§ THE PROBLEM
In the rows from the line containing "жирование кабелей и" through the line containing "商品の外箱・本体表示を優先してください。", substitute "пластиковый пакет" for "картонная коробка" and write out those lines again with nothing else altered. Leave the pictures out of your answer.

(SOURCE INFORMATION)

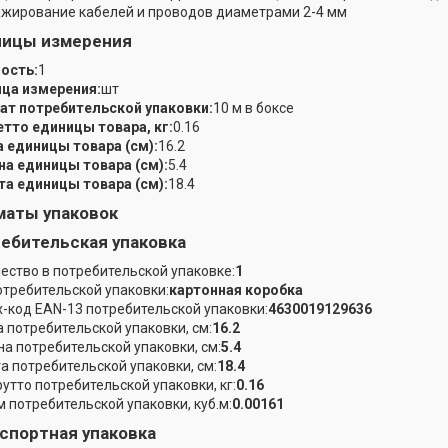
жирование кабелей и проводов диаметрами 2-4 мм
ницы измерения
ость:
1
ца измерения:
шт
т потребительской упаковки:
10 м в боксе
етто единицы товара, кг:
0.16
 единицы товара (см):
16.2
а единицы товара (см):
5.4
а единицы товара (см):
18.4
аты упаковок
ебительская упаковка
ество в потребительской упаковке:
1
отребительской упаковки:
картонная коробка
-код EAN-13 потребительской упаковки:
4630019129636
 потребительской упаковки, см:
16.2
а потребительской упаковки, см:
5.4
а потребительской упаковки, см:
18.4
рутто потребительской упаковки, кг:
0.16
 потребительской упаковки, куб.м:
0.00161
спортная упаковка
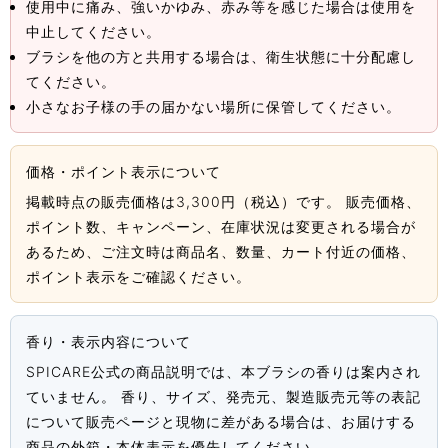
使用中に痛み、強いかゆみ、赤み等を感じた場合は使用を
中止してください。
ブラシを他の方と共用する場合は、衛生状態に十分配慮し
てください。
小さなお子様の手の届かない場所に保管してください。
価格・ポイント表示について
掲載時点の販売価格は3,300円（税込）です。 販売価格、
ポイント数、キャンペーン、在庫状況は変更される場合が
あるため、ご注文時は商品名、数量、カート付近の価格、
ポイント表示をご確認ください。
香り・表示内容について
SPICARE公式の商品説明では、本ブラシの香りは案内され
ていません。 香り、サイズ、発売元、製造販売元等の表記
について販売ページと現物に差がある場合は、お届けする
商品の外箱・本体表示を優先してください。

(End SOURCE INFORMATION)
(SOURCE INFORMATION)

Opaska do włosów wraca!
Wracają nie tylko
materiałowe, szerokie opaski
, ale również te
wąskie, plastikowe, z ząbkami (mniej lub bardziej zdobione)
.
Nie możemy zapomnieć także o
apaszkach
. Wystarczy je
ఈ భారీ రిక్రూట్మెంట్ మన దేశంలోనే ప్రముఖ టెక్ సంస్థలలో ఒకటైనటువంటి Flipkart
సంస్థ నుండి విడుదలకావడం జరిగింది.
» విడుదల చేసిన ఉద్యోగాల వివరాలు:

(End SOURCE INFORMATION)
(SOURCE INFORMATION)

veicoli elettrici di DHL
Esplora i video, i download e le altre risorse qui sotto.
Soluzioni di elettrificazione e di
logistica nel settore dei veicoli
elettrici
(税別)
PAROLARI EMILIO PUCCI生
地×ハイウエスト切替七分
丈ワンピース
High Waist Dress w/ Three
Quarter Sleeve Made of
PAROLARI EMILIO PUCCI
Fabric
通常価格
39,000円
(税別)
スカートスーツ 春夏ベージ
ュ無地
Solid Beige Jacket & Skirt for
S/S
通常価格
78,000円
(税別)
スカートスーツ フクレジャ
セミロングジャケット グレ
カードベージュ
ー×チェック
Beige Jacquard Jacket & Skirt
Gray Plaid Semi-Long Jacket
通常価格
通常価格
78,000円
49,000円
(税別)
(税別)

(End SOURCE INFORMATION)

§ ANSWER FOR THE TASK
жирование кабелей и проводов диаметрами 2-4 мм
ницы измерения
ость:
1
ца измерения:
шт
т потребительской упаковки:
10 м в боксе
етто единицы товара, кг:
0.16
 единицы товара (см):
16.2
а единицы товара (см):
5.4
а единицы товара (см):
18.4
аты упаковок
ебительская упаковка
ество в потребительской упаковке:
1
отребительской упаковки:
пластиковый пакет
-код EAN-13 потребительской упаковки:
4630019129636
 потребительской упаковки, см:
16.2
а потребительской упаковки, см:
5.4
а потребительской упаковки, см:
18.4
рутто потребительской упаковки, кг:
0.16
 потребительской упаковки, куб.м:
0.00161
спортная упаковка
使用中に痛み、強いかゆみ、赤み等を感じた場合は使用を
中止してください。
ブラシを他の方と共用する場合は、衛生状態に十分配慮し
てください。
小さなお子様の手の届かない場所に保管してください。
価格・ポイント表示について
掲載時点の販売価格は3,300円（税込）です。 販売価格、
ポイント数、キャンペーン、在庫状況は変更される場合が
あるため、ご注文時は商品名、数量、カート付近の価格、
ポイント表示をご確認ください。
香り・表示内容について
SPICARE公式の商品説明では、本ブラシの香りは案内され
ていません。 香り、サイズ、発売元、製造販売元等の表記
について販売ページと現物に差がある場合は、お届けする
商品の外箱・本体表示を優先してください。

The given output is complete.